SMITH BRAIN TRUST – Since the financial crisis, Wall Street has garnered a reputation – and some sharp criticism – for its lucrative salary structures. Analysts, policymakers and academics have, at turns, chided the industry, accusing it of helping to distort the “efficient allocation of talent” in the economy.

The industry’s cushy compensation packages, the criticism goes, are draining talent from other, more productive jobs across the economy – entrepreneurship and scientific research, as examples – and that’s ultimately holding down growth in the broader economy.

In new research, experts from the University of Maryland’s Robert H. Smith School of Business bring data to the criticism, creating a dataset that spans 13 industries in 24 countries from 1970 to 2005. 

The Smith School’s Francesco D’Acunto and Laurent Frésard collaborated on the research, now a working paper. They found that as finance sector wages climbed through the years, there was “a modest reallocation” of workers from productive non-finance sectors to that industry. But the negative repercussions largely assigned to that shift, they found, couldn’t be quantified.

The research revealed “virtually no effect” on growth from the reallocation of talent, neither at the sector level or the national level, explains D’Acunto, assistant professor of finance at the Smith School. 

“We show that, on average, growing finance wages is not a big issue because when finance wages grow usually the contribution of finance to the rest of the economy grows as well, in terms of more efficient allocation of resources and more capital available to other sectors,” he says.

“Intuitively,” D’Acunto says, “once Silicon Valley venture capital firms pay more and attract better venture capitalists, the venture capital industry becomes more efficient and more entrepreneurs can start their ventures, which contributes to growth instead of hindering it.”

In their research, D’Acunto and co-author Laurent Frésard, associate professor of finance, define “finance sector” in a broad sense, encompassing banks, insurance companies, pension funds and other occupations related to financial intermediation.

“Many observers believe that growing finance salaries are to blame for creating the recent financial crisis. Our results suggest that growing finance salaries do not lead to financial and economic crises as long as they are matched with a higher contribution of finance to the rest of the economy,” Frésard says.

Frésard and D’Acunto, who are circulating the draft for peer review, say the findings may help shift “the uni-directional debate” about spillover effects from escalating salaries in the finance sector. In their research, D’Acunto and Frésard controlled for education level and other factors across various countries, sectors and years.

They note that the financial sector has grown considerably in size around the world over the past four decades, and compensation has expanded considerably as well.

“Consistent with earlier within-country evidence, we detect a reallocation of skilled workers from non-finance sectors into finance when the finance wage premium is high. Yet the magnitude of this reallocation is modest,” the researchers say in the paper.

“Crucially,” the study finds, “reallocation appears too low to hinder sectoral or aggregate economic growth, research productivity, and innovation, which we measure using several proxies and over various horizons. Reallocation does not materially affect the riskiness, efficiency, or competitiveness of the banking sector either. Higher finance wages per se do not seem to hinder growth or worsen the quality of a country’s banking sector.”

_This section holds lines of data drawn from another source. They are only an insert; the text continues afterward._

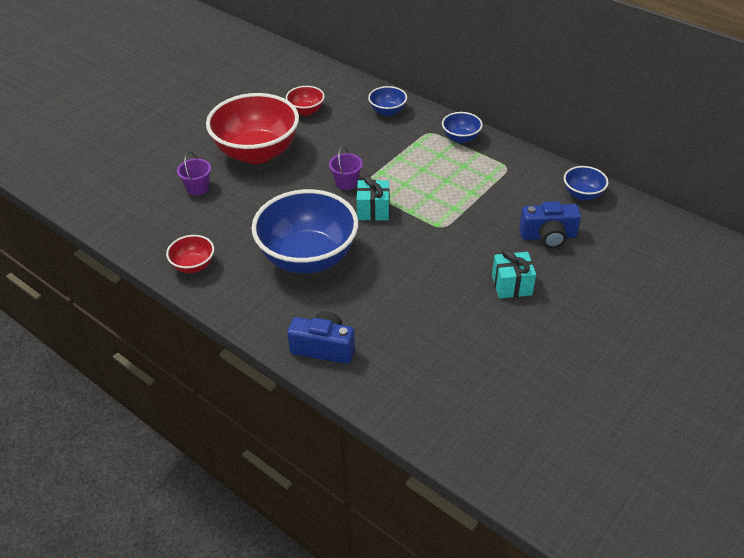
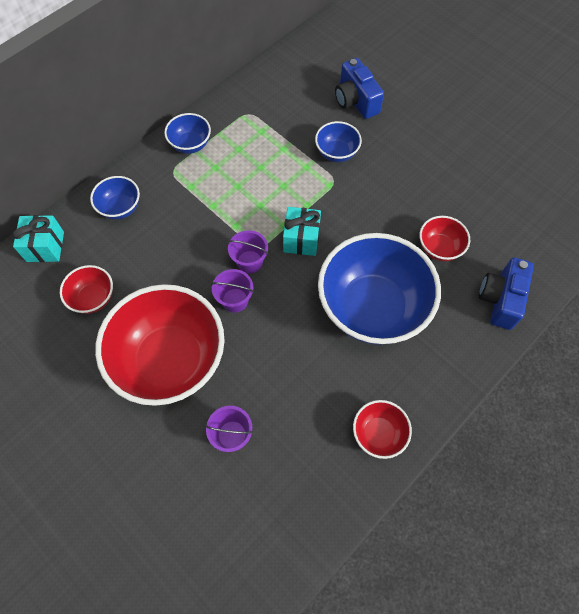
camera: 85 degrees left, 20 degrees up
turquoise gift [492,249,536,299] -> turquoise gift moved to [12,215,64,262]
blue camera [519,201,581,248] -> blue camera turned 150 degrees clockwise [335,58,384,119]
blue bowl [564,166,608,200] -> blue bowl moved to [315,121,362,162]
none -> purple bucket [211,269,254,313]
none -> red bowl [420,216,470,261]

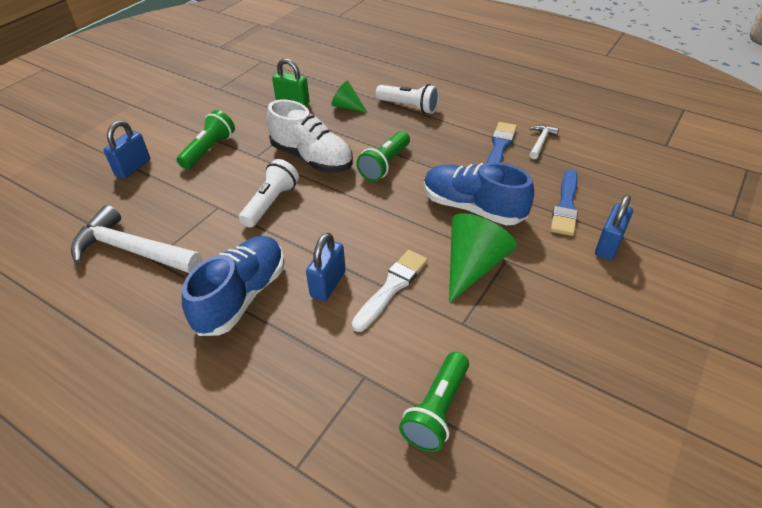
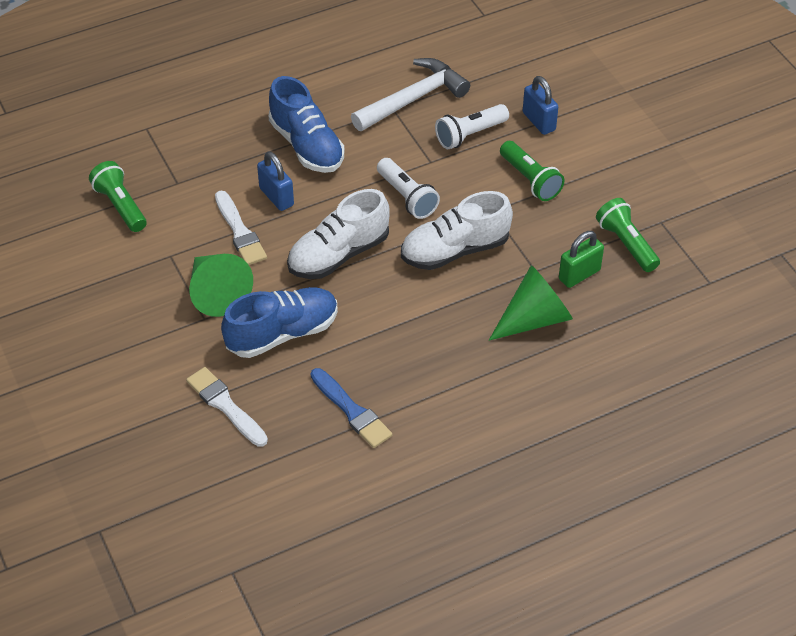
camera: 120 degrees right, 5 degrees up
green cone [331,81,368,113] -> green cone [489,265,573,341], size x1.73
green flashlight [356,131,410,181] -> green flashlight moved to [596,198,660,272]
white flashlight [376,84,439,114] -> white flashlight moved to [435,104,509,149]
white hammer [529,125,559,159] -> none
blue brush [551,169,578,236] -> white brush [186,367,268,447]
blue padlock [595,195,633,260] -> none
none -> white shoe [287,189,389,279]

The question has been explored before. But in this latest research, the professors did something innovative – adjusting the growth of finance wages – which is frequently interpreted as reflecting rents in finance – by the contribution of finance to the economy.  “This adjustment is important,” the researchers say “because the finance compensation and the contribution of finance are positively correlated in our sample.” 

“Growing finance wages are often proposed as evidence of increasing rents in the financial sector. However, higher finance wages might at times reflect a higher contribution of finance to the rest of the economy,” the paper says. 

The researchers say their findings also point to the importance of considering cross-country sector data and over an extended time period when addressing questions on economy-wide factor reallocation and growth.

“Focusing on policy experiments limited in space and time is crucial to pinpoint causal relationships,” they say, “but assessing external validity and overall magnitudes using broader and more representative settings also provides relevant insights.”